I'm back with part 4 of a series on how to read sewing patterns and today we're going to learn to decipher the instructions! If you haven't read the rest of the series yet, here are some links:
Did you ever take those quizzes in school, where the first instructions was to read all the instructions and the last instruction was to ignore every instruction after the first one? So you looked like a total idiot if you skipped reading the instructions? Yeah, well, when reading sewing patterns, I'm going to tell you NOT to read all the instructions before you start. If you're a beginner at using patterns, reading all that stuff with all those drawings is just going to overwhelm you. Thus, today's Pro Tip: Just take it one step at a time!

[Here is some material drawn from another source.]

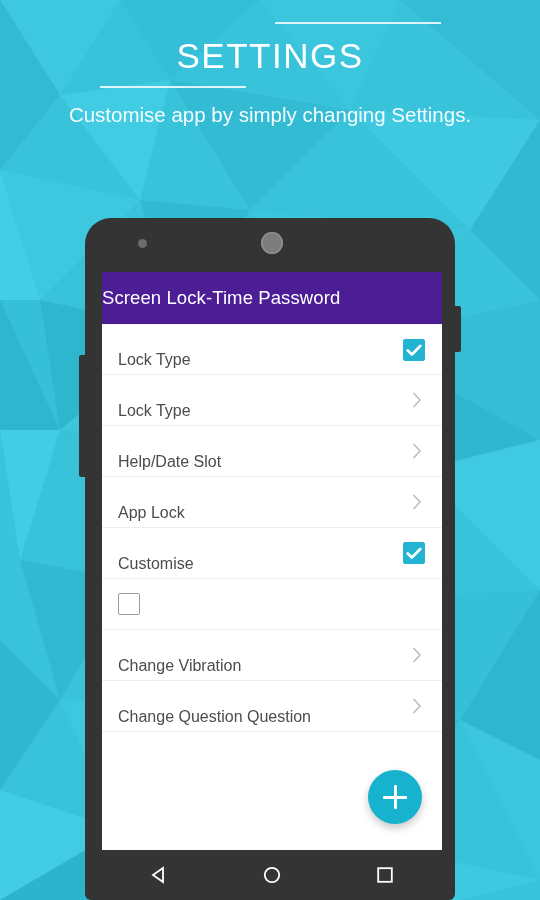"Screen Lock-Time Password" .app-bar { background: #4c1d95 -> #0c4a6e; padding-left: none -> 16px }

We talked about the first page of instructions already when we learned to use the cutting diagrams in part 3, but there's some more important information on that sheet. In time, you won't need to refer to this page at all, but for starting out, if you're having a hard time knowing what the instructions mean by certain terms, go back to your "General Instructions" and chances are you'll find your answer. See below the glossary of terms on a pattern I cut out to make today.
I know, those are very short descriptions, but it's okay because we have the Internet, ha! I promise you'll find plenty of videos or more thorough explanations of any of these terms with a quick google search.
Also on this page, you'll find your "seam allowance", which is how far from the raw edges you're going to be sewing unless otherwise instructed on certain steps. For garment sewing, seam allowances are almost always 5/8" (in the U.S., at least). If you have trouble knowing where that is on your machine, use your gauge to measure from the needle and stick a piece of washi tape there as a guide. I do this for my sewing students quite a bit to help them stay on their seam allowance!
You can also see in the above photo, along with the seam allowance, there's a fabric key. In the drawings throughout the instructions, you'll come across these textures to help you see which parts in the drawings are the right or wrong side of the fabric, for example.
The last bit of good info on this sheet is about pattern markings. You may have noticed when you cut out your pieces, there are notches, circles, squares and/or triangles all over them. These markings are important! You'll find your own favorite methods of marking, but I'll share some of what I do after this next photo.
Most of your markings will be notches and these help you line up your pieces correctly when sewing them together. I cut a small snip (not too big, maybe 1/4" so it's well inside my seam allowance). For the circles, squares and triangles, different people have different preferred methods. A collection of marking pens and tailors chalk is a good thing to have on hand. I don't like marking with these things, so I almost always just mark with pins by picking up a couple threads with a pin in just the right spot. This works for me, but experiment with the tools available to you and decide what you like best. Megan Nielsen has written an excellent article on five ways to make your pattern markings. To make these markings, simply stick a pin through the circle on the pattern piece and then mark each fabric layer right on the pin.
You're officially ready to start sewing! And remember, just take it one step at a time!
Trying to write a post covering every new thing you'll encounter as you sew various patterns would be impossible, but here are my three pieces of advice as you work through the instructions:
- Trust the process. Some steps may not make sense at first, but they're in there for a reason, so don't skip them.
- Us the Internet! One of the best things about people who sew is that they love to help others learn to sew too and there is so much content online to help you with those steps you don't understand.
- Press as you go. You can always tell when a handmade garment has not been properly pressed! Make friends with your iron, because it is an essential tool in sewing. When the instructions say press, you'd better press! I use Shark irons in my studio and I love them. And remember, pressing is different that ironing!